# Additional maintenance at 50K miles?



## jblackburn (Apr 14, 2012)

What YEAR is this car? 

Go ahead and change the transmission fluid. The rec'd service interval is 45K.

Brake fluid has a lifespan of ~3 years, and the clutch shares the reservoir.

Dexcool has a lifespan of 5 yr/100K miles, whichever comes first.

If you have rear drum brakes, they could probably use adjustment and cleaning.

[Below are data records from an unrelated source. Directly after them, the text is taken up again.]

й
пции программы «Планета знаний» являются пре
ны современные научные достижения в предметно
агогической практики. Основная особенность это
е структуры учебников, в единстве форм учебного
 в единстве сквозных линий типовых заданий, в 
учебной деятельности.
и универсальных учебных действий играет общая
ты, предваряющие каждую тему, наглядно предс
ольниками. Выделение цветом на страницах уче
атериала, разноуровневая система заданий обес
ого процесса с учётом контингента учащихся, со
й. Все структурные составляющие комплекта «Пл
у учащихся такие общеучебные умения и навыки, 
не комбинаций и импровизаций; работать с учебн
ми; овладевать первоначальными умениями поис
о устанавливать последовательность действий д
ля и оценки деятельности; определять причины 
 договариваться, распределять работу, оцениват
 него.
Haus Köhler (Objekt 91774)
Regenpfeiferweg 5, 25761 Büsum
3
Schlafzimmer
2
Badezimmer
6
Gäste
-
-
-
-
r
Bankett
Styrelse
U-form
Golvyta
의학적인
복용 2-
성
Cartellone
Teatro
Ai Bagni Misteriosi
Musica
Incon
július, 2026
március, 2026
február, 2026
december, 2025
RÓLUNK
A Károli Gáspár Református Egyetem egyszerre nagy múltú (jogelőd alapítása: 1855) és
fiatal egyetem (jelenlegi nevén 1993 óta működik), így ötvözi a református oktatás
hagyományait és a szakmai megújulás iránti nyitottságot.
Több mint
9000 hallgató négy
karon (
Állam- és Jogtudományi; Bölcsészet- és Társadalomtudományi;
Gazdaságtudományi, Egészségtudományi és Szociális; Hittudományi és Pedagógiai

The timing chain basically never needs to be changed. Turbo - likewise.


----------



## rcruze (Mar 22, 2018)

The Car is a 2018, Next weekend will be 1 year with the car  

Thanks for the input!


----------



## jblackburn (Apr 14, 2012)

rcruze said:


> The Car is a 2018, Next weekend will be 1 year with the car
> 
> Thanks for the input!


Sorry - I sorted by new threads, and didn't realize this was in the Gen 2 diesel section!


----------



## johnmo (Mar 2, 2017)

I had my transmission fluid changed at 50k. That was the only extra. My fuel filter was about due at the same time, but that was more coincidence than it was related to a specific mileage.

The dealer said the radiator fluid needed changed, but backed off when I told them the owners manual specified 150k miles.


----------